Render the material from its beginning through the line containing "993 802 9 9 - 2.4", inclusive, as a JSON list of strings, one string per line, omitting blank lines.

(Dataset records)

|---|

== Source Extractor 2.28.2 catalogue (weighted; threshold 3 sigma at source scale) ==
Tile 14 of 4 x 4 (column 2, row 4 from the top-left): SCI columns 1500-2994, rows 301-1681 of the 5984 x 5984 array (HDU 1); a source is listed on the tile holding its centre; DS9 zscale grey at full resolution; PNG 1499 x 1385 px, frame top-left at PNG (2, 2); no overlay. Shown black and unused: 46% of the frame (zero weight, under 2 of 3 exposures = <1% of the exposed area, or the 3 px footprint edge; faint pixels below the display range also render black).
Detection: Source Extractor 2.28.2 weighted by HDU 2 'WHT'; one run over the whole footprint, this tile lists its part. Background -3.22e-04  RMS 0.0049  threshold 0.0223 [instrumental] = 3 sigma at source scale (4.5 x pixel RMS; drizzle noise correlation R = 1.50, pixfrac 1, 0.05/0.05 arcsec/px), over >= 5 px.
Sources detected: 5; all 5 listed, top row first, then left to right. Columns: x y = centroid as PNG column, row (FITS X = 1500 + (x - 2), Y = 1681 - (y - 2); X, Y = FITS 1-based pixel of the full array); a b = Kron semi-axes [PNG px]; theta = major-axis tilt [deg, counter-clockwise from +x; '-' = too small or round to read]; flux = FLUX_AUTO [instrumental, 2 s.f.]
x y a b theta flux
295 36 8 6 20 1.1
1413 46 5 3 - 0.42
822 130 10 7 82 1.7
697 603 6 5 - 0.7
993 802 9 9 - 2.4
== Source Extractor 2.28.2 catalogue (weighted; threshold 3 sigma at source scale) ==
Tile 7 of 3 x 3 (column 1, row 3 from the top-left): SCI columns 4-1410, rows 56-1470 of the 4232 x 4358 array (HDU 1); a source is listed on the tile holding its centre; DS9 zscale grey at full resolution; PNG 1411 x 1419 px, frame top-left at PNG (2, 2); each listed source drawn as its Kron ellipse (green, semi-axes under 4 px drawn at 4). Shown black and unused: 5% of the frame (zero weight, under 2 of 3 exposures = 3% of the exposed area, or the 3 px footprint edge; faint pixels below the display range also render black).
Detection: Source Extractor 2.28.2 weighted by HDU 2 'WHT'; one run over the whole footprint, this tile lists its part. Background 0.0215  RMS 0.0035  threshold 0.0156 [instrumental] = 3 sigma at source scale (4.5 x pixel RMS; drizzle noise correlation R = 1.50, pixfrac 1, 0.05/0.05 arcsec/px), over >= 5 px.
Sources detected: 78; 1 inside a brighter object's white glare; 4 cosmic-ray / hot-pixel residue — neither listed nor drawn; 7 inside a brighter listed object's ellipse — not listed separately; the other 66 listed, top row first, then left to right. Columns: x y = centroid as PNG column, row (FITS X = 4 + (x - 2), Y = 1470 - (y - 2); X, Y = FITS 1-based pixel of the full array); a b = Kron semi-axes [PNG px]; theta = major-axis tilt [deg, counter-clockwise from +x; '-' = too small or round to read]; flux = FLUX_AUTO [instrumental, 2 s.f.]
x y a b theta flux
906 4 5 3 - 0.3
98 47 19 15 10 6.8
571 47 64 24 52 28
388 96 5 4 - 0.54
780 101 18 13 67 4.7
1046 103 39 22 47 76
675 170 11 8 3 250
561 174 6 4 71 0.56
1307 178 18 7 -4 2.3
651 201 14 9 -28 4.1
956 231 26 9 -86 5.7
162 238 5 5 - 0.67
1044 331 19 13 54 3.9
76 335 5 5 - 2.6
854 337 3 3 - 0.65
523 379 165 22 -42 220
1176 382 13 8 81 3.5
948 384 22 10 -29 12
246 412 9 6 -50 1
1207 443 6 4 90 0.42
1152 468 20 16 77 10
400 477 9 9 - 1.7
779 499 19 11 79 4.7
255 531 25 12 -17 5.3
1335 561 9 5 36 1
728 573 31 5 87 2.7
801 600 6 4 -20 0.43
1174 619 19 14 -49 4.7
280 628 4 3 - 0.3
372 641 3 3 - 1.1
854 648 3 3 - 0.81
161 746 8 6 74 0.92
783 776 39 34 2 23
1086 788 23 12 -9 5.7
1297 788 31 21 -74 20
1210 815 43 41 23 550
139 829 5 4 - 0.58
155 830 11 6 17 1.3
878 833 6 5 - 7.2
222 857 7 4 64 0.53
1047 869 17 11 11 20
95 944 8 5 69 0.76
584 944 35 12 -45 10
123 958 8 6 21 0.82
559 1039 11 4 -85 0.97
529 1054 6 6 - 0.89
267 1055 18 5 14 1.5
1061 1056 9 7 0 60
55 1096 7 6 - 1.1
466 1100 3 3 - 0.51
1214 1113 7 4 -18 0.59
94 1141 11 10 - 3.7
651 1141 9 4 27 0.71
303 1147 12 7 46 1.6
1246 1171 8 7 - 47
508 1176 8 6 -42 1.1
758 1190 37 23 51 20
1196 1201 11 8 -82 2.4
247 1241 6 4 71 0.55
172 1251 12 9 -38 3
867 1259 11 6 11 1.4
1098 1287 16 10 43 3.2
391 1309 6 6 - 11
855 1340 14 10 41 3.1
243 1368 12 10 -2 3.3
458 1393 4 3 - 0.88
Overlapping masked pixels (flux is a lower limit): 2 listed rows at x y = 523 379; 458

|---|

Output of the exercise
[
  "== Source Extractor 2.28.2 catalogue (weighted; threshold 3 sigma at source scale) ==",
  "Tile 14 of 4 x 4 (column 2, row 4 from the top-left): SCI columns 1500-2994, rows 301-1681 of the 5984 x 5984 array (HDU 1); a source is listed on the tile holding its centre; DS9 zscale grey at full resolution; PNG 1499 x 1385 px, frame top-left at PNG (2, 2); no overlay. Shown black and unused: 46% of the frame (zero weight, under 2 of 3 exposures = <1% of the exposed area, or the 3 px footprint edge; faint pixels below the display range also render black).",
  "Detection: Source Extractor 2.28.2 weighted by HDU 2 'WHT'; one run over the whole footprint, this tile lists its part. Background -3.22e-04  RMS 0.0049  threshold 0.0223 [instrumental] = 3 sigma at source scale (4.5 x pixel RMS; drizzle noise correlation R = 1.50, pixfrac 1, 0.05/0.05 arcsec/px), over >= 5 px.",
  "Sources detected: 5; all 5 listed, top row first, then left to right. Columns: x y = centroid as PNG column, row (FITS X = 1500 + (x - 2), Y = 1681 - (y - 2); X, Y = FITS 1-based pixel of the full array); a b = Kron semi-axes [PNG px]; theta = major-axis tilt [deg, counter-clockwise from +x; '-' = too small or round to read]; flux = FLUX_AUTO [instrumental, 2 s.f.]",
  "x y a b theta flux",
  "295 36 8 6 20 1.1",
  "1413 46 5 3 - 0.42",
  "822 130 10 7 82 1.7",
  "697 603 6 5 - 0.7",
  "993 802 9 9 - 2.4"
]